L’ho­lacratie est une nou­velle méth­ode de man­age­ment d’en­tre­prise dévelop­pée dans les années 2000 par la société améri­caine Holacra­cy­One (“Holacra­cy” est une mar­que déposée). Elle est fondée sur la mise en appli­ca­tion de l’in­tel­li­gence col­lec­tive et part du principe qu’établir un organ­i­gramme ou des fich­es de poste n’est pas réelle­ment utile. La prise de déci­sion est ain­si répar­tie au sein d’une organ­i­sa­tion “frac­tale” d’équipes (cer­cles) autonomes mais aus­si dépen­dantes de l’ensem­ble auquel elles appartiennent.

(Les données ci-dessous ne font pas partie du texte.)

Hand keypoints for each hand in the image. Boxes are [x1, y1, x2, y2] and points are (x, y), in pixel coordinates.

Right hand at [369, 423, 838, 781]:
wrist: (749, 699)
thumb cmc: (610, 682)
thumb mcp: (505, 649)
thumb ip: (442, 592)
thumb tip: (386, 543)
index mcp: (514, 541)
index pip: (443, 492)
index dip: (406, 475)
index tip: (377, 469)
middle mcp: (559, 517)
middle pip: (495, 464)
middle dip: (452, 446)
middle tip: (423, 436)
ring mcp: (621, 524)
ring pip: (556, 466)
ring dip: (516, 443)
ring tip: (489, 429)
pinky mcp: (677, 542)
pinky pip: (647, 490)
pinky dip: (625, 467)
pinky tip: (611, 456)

Pou­vant être com­parée à la sociocratie dont elle s’est inspirée, l’ho­lacratie applique les mêmes qua­tre grands principes : gou­ver­nance par cer­cles inter­dépen­dants et auto-organ­isés, dou­bles liens entre deux cer­cles, ges­tion par con­sen­te­ment et élec­tions sans can­di­dat. Cepen­dant elle a un car­ac­tère plus opéra­tionnel et formalisé.

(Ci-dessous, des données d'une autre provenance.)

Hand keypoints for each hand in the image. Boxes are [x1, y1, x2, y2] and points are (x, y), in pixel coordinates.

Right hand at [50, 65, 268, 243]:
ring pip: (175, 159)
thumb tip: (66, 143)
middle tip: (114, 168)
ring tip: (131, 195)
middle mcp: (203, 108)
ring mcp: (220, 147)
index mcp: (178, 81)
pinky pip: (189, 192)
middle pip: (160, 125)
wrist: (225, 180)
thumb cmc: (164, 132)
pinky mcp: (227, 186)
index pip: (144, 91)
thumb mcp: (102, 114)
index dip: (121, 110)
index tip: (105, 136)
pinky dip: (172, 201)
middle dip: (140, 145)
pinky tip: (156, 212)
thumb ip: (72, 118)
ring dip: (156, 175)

Quelques critiques faites par les détracteurs de l’holacratie :

  • ce n’est qu’une nou­velle mode man­agéri­ale venue des Etats-Unis,
  • elle induit un stress sup­plé­men­taire chez les salariés à qui l’on impose cette théorie de management,
  • elle provoque de nom­breuses démis­sions par­mi les salariés,
  • le fonc­tion­nement en équipe autonome con­duit à la loi du plus influ­ent au sein du groupe,
  • elle génère une aug­men­ta­tion para­doxale de bureaucratie,
  • etc.

En matière de poli­tique, des ten­ta­tives d’adapter l’holocratie à la gou­ver­nance de la société appa­rais­sent, mais demeurent encore embryonnaires.


Notes :
intel­li­gence col­lec­tive : capac­ité cog­ni­tive d’un groupe pro­duite par les inter­ac­tions mul­ti­ples entre ses mem­bres. Elle est supérieure à la somme de celle de cha­cun de ses membres.